Locate every line in the items below that contains the string "パジャマドライブ", and copy each of those lines. The match is case-sensitive.

● EXTRACTED DATA:
* * * *

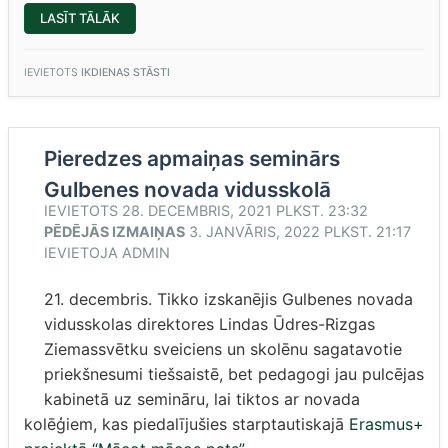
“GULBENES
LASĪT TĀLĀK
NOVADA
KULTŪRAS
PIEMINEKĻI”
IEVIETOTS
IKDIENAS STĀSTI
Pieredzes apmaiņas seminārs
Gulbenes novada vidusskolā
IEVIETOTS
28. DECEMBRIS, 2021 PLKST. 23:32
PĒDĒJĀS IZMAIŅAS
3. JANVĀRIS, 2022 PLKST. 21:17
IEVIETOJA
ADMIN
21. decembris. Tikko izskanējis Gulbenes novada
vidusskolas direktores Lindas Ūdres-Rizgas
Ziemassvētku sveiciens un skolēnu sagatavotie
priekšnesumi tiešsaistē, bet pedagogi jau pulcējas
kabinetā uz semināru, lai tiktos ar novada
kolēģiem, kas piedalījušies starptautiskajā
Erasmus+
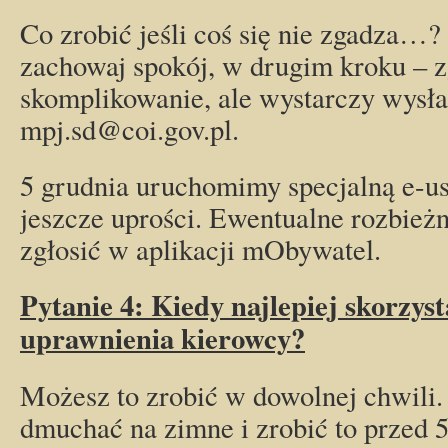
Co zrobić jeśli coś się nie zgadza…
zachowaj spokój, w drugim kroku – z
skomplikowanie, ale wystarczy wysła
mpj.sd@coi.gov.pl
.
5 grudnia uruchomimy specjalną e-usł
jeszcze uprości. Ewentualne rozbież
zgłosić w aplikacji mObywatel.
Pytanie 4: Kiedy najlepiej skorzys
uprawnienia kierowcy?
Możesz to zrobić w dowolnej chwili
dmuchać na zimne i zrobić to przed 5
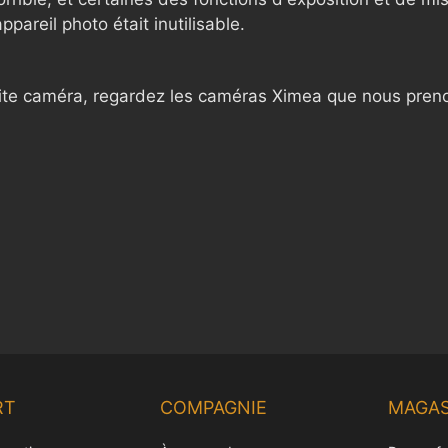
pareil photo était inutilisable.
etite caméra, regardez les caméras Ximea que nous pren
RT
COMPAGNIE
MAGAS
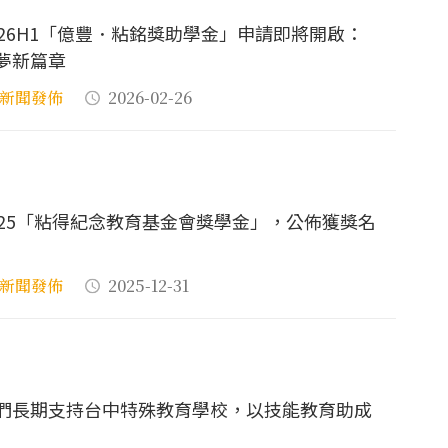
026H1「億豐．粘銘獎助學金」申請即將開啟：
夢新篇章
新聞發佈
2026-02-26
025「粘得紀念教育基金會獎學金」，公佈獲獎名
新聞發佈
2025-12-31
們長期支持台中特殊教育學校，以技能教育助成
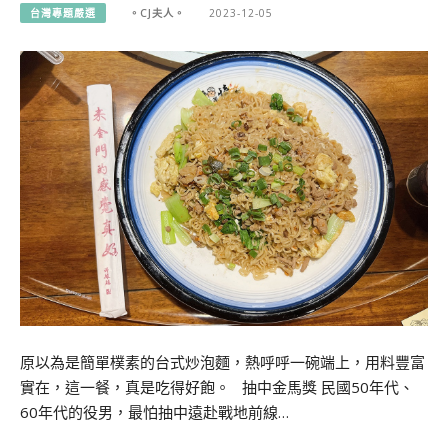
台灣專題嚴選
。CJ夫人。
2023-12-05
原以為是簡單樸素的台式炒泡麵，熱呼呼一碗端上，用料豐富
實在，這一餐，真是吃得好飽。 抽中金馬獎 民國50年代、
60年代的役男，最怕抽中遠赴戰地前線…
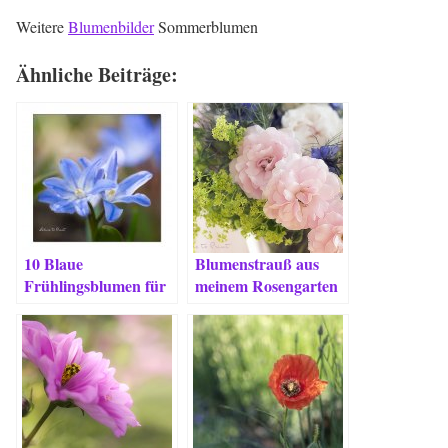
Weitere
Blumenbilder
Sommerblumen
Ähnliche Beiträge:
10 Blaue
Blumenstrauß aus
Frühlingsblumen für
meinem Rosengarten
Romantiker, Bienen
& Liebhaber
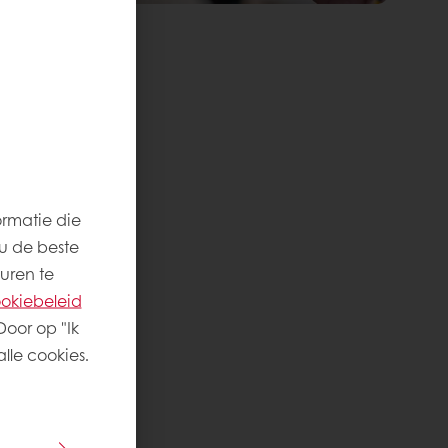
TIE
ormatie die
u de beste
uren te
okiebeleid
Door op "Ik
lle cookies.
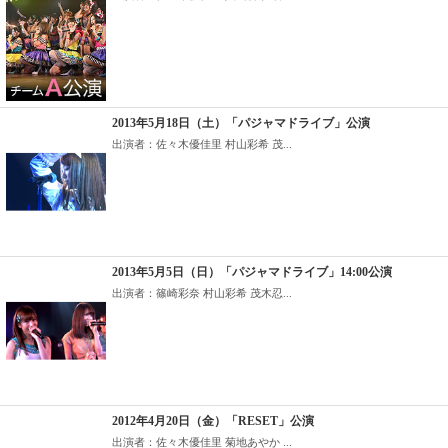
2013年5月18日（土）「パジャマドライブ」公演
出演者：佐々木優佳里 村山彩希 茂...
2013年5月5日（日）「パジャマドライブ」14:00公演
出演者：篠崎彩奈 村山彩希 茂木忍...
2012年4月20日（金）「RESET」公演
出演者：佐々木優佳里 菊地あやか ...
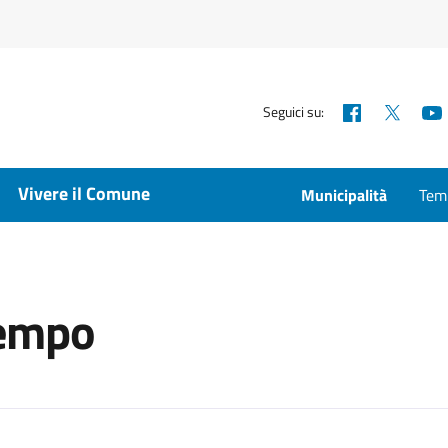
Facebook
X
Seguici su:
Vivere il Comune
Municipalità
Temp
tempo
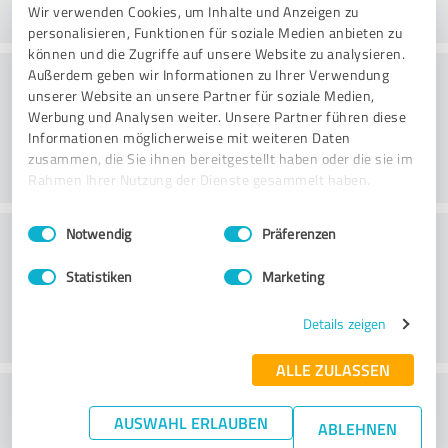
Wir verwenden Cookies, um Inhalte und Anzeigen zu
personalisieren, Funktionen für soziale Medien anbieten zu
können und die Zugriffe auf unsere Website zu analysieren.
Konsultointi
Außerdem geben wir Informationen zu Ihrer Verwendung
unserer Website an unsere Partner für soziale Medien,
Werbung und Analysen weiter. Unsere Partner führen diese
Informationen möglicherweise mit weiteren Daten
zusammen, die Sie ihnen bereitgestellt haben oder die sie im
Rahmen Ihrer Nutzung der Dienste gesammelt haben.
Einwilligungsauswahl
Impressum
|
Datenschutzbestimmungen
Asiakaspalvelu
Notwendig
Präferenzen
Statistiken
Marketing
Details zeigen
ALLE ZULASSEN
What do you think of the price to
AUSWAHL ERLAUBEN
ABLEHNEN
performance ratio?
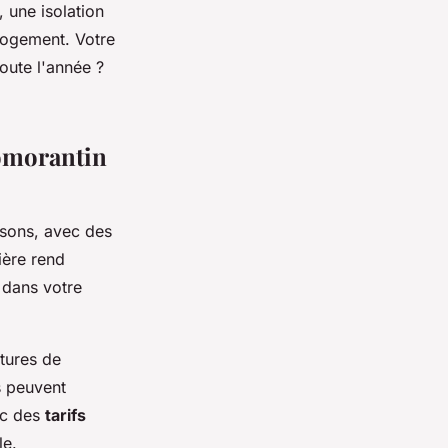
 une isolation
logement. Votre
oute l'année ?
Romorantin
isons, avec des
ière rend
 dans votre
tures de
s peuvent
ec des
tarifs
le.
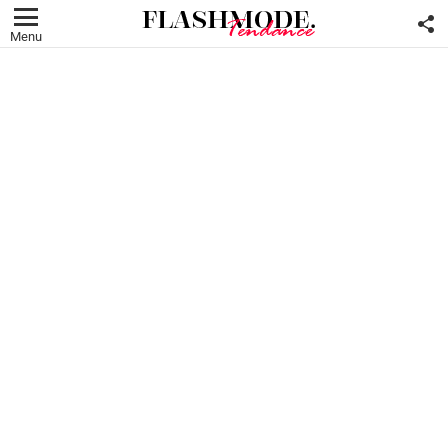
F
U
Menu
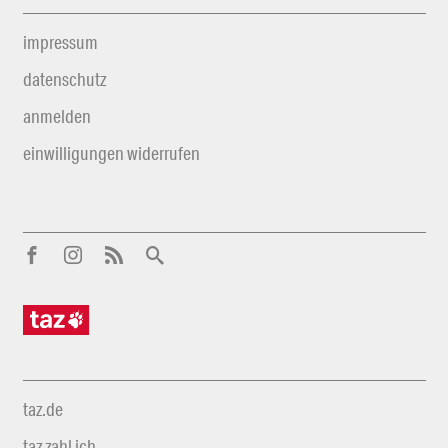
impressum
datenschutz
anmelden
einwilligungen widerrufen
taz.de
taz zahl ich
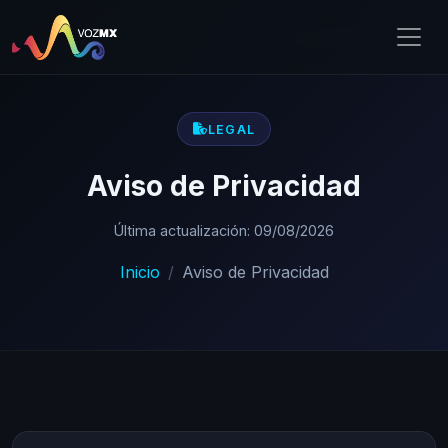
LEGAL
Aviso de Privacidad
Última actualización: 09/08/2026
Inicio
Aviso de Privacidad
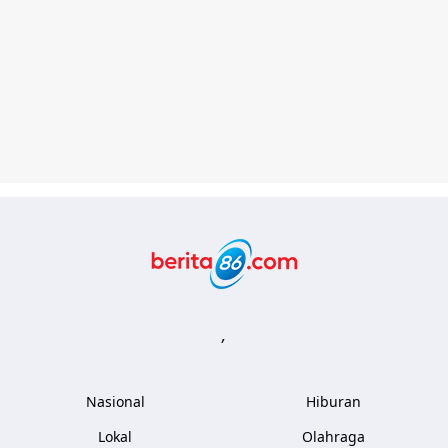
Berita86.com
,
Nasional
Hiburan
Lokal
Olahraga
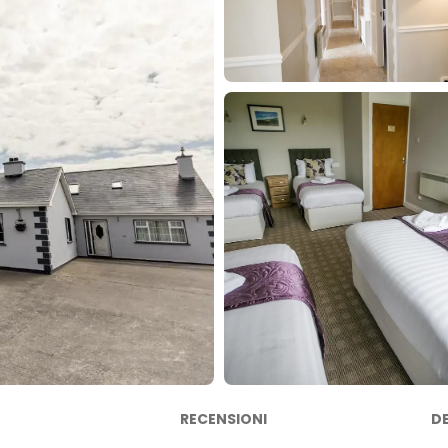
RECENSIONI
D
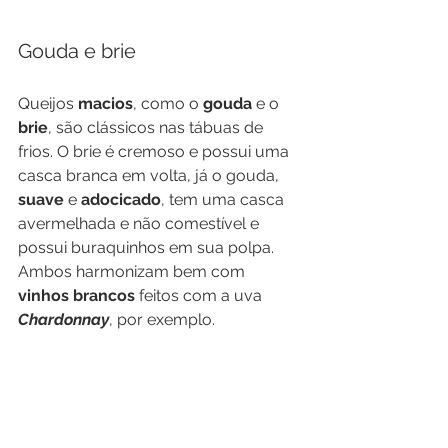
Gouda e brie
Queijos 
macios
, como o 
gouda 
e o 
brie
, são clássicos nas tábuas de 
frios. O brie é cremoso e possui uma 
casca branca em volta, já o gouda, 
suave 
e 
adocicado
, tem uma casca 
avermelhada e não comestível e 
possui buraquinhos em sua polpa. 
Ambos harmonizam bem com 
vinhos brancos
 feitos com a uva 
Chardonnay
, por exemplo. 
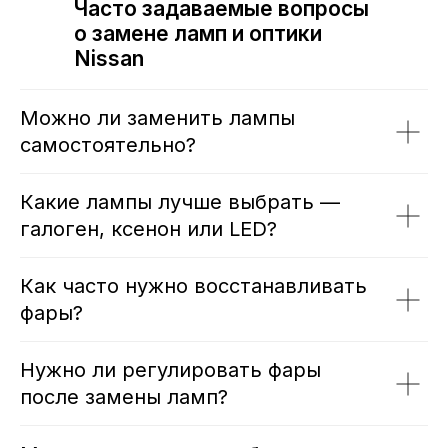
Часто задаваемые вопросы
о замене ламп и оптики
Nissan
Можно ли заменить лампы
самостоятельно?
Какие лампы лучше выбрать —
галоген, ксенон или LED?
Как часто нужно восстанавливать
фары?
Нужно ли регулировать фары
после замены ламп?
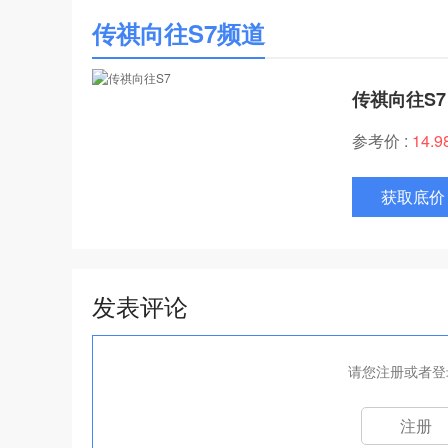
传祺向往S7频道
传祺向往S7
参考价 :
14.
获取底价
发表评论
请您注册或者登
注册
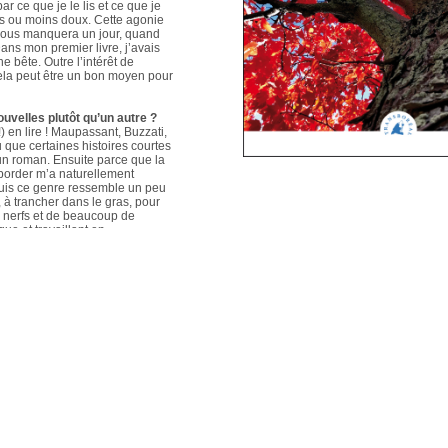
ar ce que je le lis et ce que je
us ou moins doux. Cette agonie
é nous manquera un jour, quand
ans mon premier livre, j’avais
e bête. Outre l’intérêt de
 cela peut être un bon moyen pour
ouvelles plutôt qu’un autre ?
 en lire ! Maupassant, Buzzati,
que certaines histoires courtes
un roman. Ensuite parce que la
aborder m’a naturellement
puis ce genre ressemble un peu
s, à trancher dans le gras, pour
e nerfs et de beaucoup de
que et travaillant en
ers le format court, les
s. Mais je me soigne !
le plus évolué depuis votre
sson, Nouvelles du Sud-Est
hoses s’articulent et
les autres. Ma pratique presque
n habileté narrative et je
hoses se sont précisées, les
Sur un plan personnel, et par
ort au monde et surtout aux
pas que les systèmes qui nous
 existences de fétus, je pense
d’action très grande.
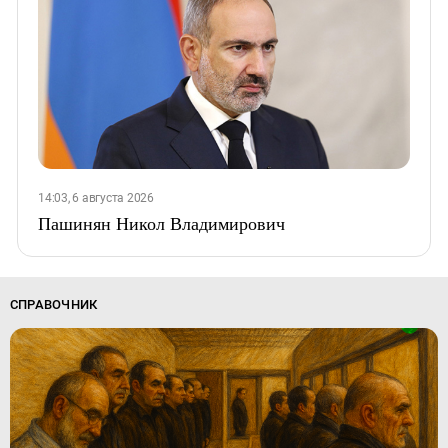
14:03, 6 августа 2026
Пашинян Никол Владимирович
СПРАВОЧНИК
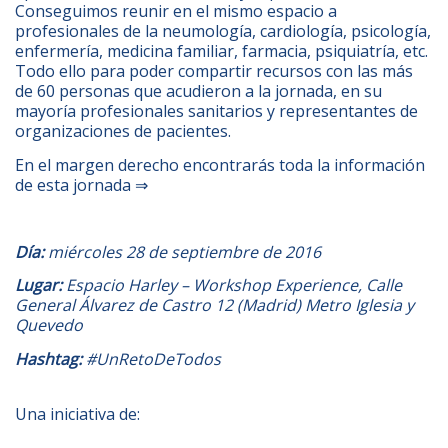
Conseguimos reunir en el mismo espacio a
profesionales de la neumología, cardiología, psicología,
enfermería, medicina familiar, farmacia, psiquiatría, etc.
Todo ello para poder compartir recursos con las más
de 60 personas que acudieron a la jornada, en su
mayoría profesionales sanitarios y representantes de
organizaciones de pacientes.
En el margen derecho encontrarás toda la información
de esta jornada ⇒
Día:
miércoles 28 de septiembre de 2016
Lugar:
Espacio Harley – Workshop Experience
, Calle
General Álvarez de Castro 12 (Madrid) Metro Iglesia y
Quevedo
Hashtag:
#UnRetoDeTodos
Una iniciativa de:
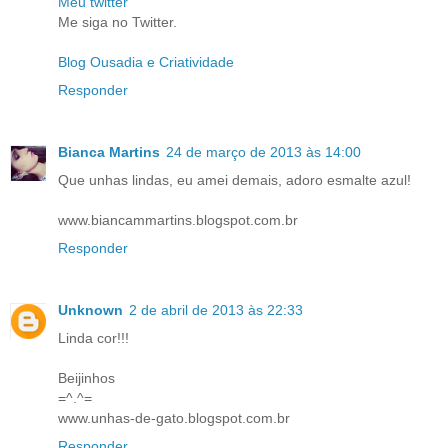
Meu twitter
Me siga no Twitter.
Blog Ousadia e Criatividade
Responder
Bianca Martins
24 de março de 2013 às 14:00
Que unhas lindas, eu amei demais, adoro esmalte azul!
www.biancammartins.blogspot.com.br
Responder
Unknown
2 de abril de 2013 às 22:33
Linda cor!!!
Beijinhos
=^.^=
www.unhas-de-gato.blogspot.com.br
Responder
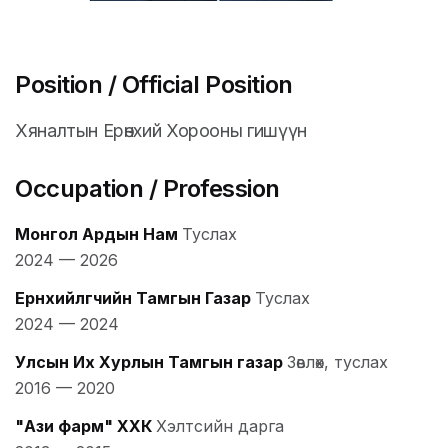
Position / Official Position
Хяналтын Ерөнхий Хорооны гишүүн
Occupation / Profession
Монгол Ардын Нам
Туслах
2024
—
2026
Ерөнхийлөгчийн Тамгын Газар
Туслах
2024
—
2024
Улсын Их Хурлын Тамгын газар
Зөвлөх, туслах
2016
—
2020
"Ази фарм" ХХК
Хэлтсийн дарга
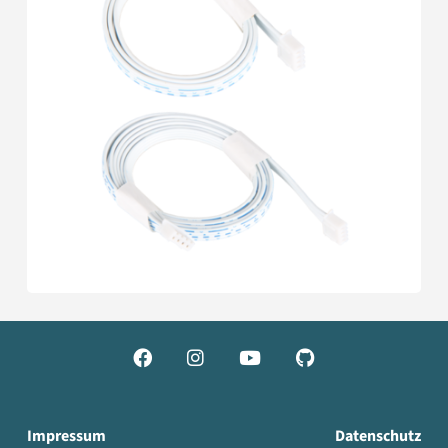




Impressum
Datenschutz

* * * *

● EXERCISE ANSWER:
2013年5月18日（土）「パジャマドライブ」公演
2013年5月5日（日）「パジャマドライブ」14:00公演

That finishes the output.